- Task description -
Extract the lines starting at the line that contains "This module requires read rights" and ending at the line that contains "Default: ascending", repeated exactly as they appear in the material.

── Data to examine

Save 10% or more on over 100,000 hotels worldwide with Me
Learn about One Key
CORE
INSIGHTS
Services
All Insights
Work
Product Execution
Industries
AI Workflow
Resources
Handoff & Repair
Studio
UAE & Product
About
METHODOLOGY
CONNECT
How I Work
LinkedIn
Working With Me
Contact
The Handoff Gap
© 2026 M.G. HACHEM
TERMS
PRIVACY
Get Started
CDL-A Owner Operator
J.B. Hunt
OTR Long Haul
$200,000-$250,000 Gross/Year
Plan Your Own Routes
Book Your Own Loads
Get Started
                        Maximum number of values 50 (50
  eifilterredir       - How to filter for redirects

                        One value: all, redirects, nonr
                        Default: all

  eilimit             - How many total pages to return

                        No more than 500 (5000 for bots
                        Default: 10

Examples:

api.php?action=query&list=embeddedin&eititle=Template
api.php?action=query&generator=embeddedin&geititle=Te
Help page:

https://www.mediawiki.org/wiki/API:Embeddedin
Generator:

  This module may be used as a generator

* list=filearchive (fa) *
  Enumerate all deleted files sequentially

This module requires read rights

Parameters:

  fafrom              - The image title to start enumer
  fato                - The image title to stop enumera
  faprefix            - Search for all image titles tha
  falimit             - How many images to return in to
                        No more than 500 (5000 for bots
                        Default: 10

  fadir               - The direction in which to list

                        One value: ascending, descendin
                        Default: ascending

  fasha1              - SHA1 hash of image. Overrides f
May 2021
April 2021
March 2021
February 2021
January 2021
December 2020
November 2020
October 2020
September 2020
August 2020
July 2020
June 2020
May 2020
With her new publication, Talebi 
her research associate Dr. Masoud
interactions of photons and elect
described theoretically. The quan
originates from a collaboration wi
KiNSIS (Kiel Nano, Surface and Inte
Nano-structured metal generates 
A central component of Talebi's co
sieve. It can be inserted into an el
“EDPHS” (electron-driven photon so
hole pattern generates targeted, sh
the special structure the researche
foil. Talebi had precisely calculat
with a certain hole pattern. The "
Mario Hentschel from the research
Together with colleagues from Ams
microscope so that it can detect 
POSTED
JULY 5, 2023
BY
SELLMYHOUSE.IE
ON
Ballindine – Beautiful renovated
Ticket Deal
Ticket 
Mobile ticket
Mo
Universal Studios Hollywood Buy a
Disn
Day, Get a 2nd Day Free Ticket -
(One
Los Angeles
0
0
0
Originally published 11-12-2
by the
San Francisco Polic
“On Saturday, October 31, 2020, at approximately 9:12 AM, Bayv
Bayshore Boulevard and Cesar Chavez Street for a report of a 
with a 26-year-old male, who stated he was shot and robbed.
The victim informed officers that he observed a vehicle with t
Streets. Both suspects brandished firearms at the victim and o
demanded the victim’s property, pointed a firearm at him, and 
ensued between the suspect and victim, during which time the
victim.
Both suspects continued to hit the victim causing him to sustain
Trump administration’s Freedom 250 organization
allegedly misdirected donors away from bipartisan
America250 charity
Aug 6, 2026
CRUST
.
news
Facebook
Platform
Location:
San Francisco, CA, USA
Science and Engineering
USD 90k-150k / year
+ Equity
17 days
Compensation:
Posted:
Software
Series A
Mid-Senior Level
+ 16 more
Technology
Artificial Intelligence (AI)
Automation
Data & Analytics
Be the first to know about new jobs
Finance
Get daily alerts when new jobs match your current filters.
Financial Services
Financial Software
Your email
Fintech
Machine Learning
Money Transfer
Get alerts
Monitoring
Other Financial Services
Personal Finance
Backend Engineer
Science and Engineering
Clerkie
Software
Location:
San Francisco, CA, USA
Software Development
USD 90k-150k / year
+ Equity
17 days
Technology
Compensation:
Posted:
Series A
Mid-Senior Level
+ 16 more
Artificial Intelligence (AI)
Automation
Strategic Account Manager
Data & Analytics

────

- Response box -
This module requires read rights

Parameters:

  fafrom              - The image title to start enumer
  fato                - The image title to stop enumera
  faprefix            - Search for all image titles tha
  falimit             - How many images to return in to
                        No more than 500 (5000 for bots
                        Default: 10

  fadir               - The direction in which to list

                        One value: ascending, descendin
                        Default: ascending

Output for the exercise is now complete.